(PROBLEM DESCRIPTION): Please write down the text of every record below word for word and line for line, leaving the pictures out of your answer.

━━━━━━

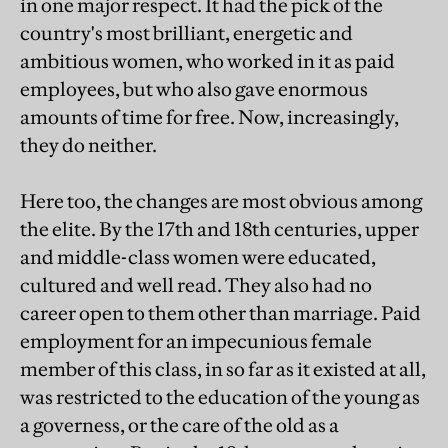
in one major respect. It had the pick of the
country's most brilliant, energetic and
ambitious women, who worked in it as paid
employees, but who also gave enormous
amounts of time for free. Now, increasingly,
they do neither.
Here too, the changes are most obvious among
the elite. By the 17th and 18th centuries, upper
and middle-class women were educated,
cultured and well read. They also had no
career open to them other than marriage. Paid
employment for an impecunious female
member of this class, in so far as it existed at all,
was restricted to the education of the young as
a governess, or the care of the old as a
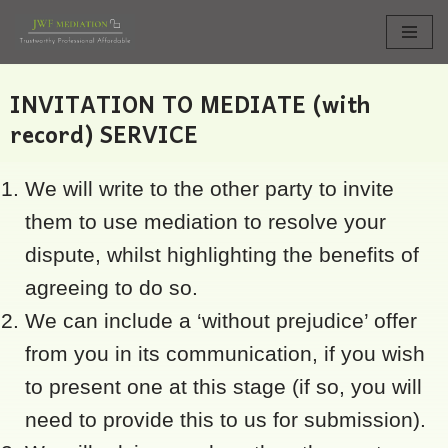
Skip
to
INVITATION TO MEDIATE (with
content
record) SERVICE
We will write to the other party to invite
them to use mediation to resolve your
dispute, whilst highlighting the benefits of
agreeing to do so.
We can include a ‘without prejudice’ offer
from you in its communication, if you wish
to present one at this stage (if so, you will
need to provide this to us for submission).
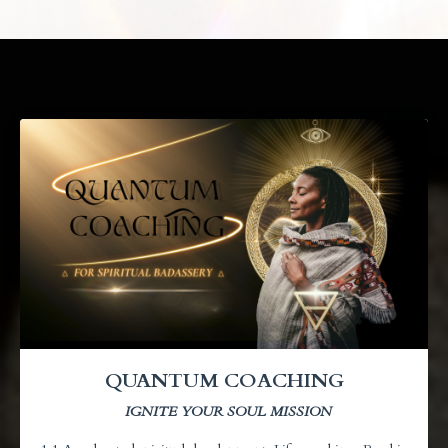
QUANTUM COACHING
IGNITE YOUR SOUL MISSION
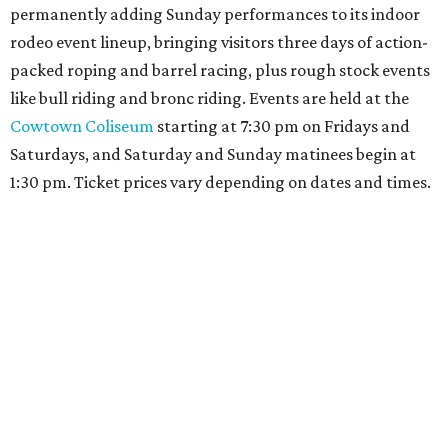
permanently adding Sunday performances to its indoor
rodeo event lineup, bringing visitors three days of action-
packed roping and barrel racing, plus rough stock events
like bull riding and bronc riding. Events are held at the
Cowtown Coliseum
starting at 7:30 pm on Fridays and
Saturdays, and Saturday and Sunday matinees begin at
1:30 pm. Ticket prices vary depending on dates and times.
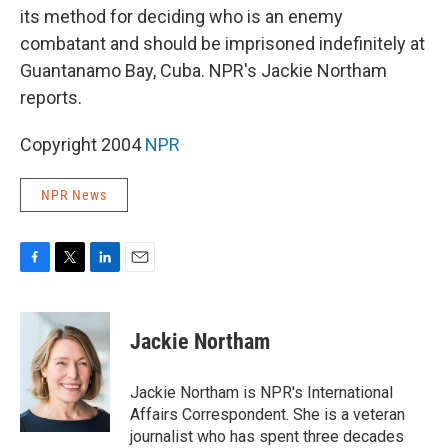
its method for deciding who is an enemy
combatant and should be imprisoned indefinitely at
Guantanamo Bay, Cuba. NPR's Jackie Northam
reports.
Copyright 2004
NPR
NPR News
F
T
L
E
a
w
i
m
c
i
n
a
e
t
k
i
Jackie Northam
b
t
e
l
o
e
d
o
r
I
Jackie Northam is NPR's International
k
n
Affairs Correspondent. She is a veteran
journalist who has spent three decades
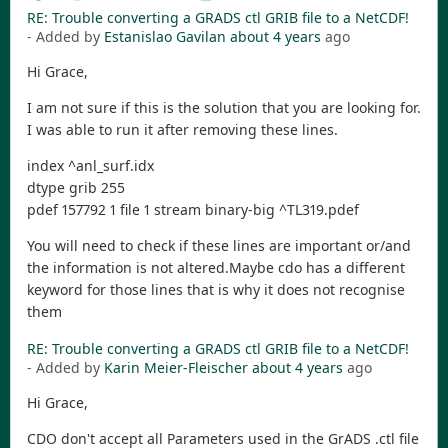
RE: Trouble converting a GRADS ctl GRIB file to a NetCDF!
- Added by
Estanislao Gavilan
about 4 years
ago
Hi Grace,
I am not sure if this is the solution that you are looking for.
I was able to run it after removing these lines.
index ^anl_surf.idx
dtype grib 255
pdef 157792 1 file 1 stream binary-big ^TL319.pdef
You will need to check if these lines are important or/and
the information is not altered.Maybe cdo has a different
keyword for those lines that is why it does not recognise
them
RE: Trouble converting a GRADS ctl GRIB file to a NetCDF!
- Added by
Karin Meier-Fleischer
about 4 years
ago
Hi Grace,
CDO don't accept all Parameters used in the GrADS .ctl file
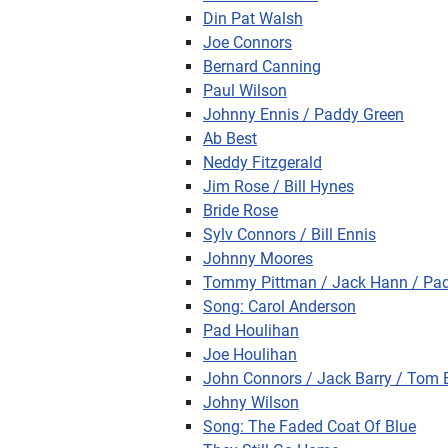
Din Pat Walsh
Joe Connors
Bernard Canning
Paul Wilson
Johnny Ennis / Paddy Green
Ab Best
Neddy Fitzgerald
Jim Rose / Bill Hynes
Bride Rose
Sylv Connors / Bill Ennis
Johnny Moores
Tommy Pittman / Jack Hann / Pa
Song: Carol Anderson
Pad Houlihan
Joe Houlihan
John Connors / Jack Barry / Tom 
Johny Wilson
Song: The Faded Coat Of Blue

━━━━━━

(OUTPUT BELOW):
in one major respect. It had the pick of the
country's most brilliant, energetic and
ambitious women, who worked in it as paid
employees, but who also gave enormous
amounts of time for free. Now, increasingly,
they do neither.
Here too, the changes are most obvious among
the elite. By the 17th and 18th centuries, upper
and middle-class women were educated,
cultured and well read. They also had no
career open to them other than marriage. Paid
employment for an impecunious female
member of this class, in so far as it existed at all,
was restricted to the education of the young as
a governess, or the care of the old as a
Skip
to
INVITATION TO MEDIATE (with
content
record) SERVICE
We will write to the other party to invite
them to use mediation to resolve your
dispute, whilst highlighting the benefits of
agreeing to do so.
We can include a ‘without prejudice’ offer
from you in its communication, if you wish
to present one at this stage (if so, you will
need to provide this to us for submission).
QUANTUM COACHING
IGNITE YOUR SOUL MISSION
permanently adding Sunday performances to its indoor
rodeo event lineup, bringing visitors three days of action-
packed roping and barrel racing, plus rough stock events
like bull riding and bronc riding. Events are held at the
Cowtown Coliseum
starting at 7:30 pm on Fridays and
Saturdays, and Saturday and Sunday matinees begin at
1:30 pm. Ticket prices vary depending on dates and times.
its method for deciding who is an enemy
combatant and should be imprisoned indefinitely at
Guantanamo Bay, Cuba. NPR's Jackie Northam
reports.
Copyright 2004
NPR
NPR News
F
T
L
E
a
w
i
m
c
i
n
a
e
t
k
i
Jackie Northam
b
t
e
l
o
e
d
o
r
I
Jackie Northam is NPR's International
k
n
Affairs Correspondent. She is a veteran
journalist who has spent three decades
RE: Trouble converting a GRADS ctl GRIB file to a NetCDF!
- Added by
Estanislao Gavilan
about 4 years
ago
Hi Grace,
I am not sure if this is the solution that you are looking for.
I was able to run it after removing these lines.
index ^anl_surf.idx
dtype grib 255
pdef 157792 1 file 1 stream binary-big ^TL319.pdef
You will need to check if these lines are important or/and
the information is not altered.Maybe cdo has a different
keyword for those lines that is why it does not recognise
them
RE: Trouble converting a GRADS ctl GRIB file to a NetCDF!
- Added by
Karin Meier-Fleischer
about 4 years
ago
Hi Grace,
CDO don't accept all Parameters used in the GrADS .ctl file
Din Pat Walsh
Joe Connors
Bernard Canning
Paul Wilson
Johnny Ennis / Paddy Green
Ab Best
Neddy Fitzgerald
Jim Rose / Bill Hynes
Bride Rose
Sylv Connors / Bill Ennis
Johnny Moores
Tommy Pittman / Jack Hann / Pa
Song: Carol Anderson
Pad Houlihan
Joe Houlihan
John Connors / Jack Barry / Tom 
Johny Wilson
Song: The Faded Coat Of Blue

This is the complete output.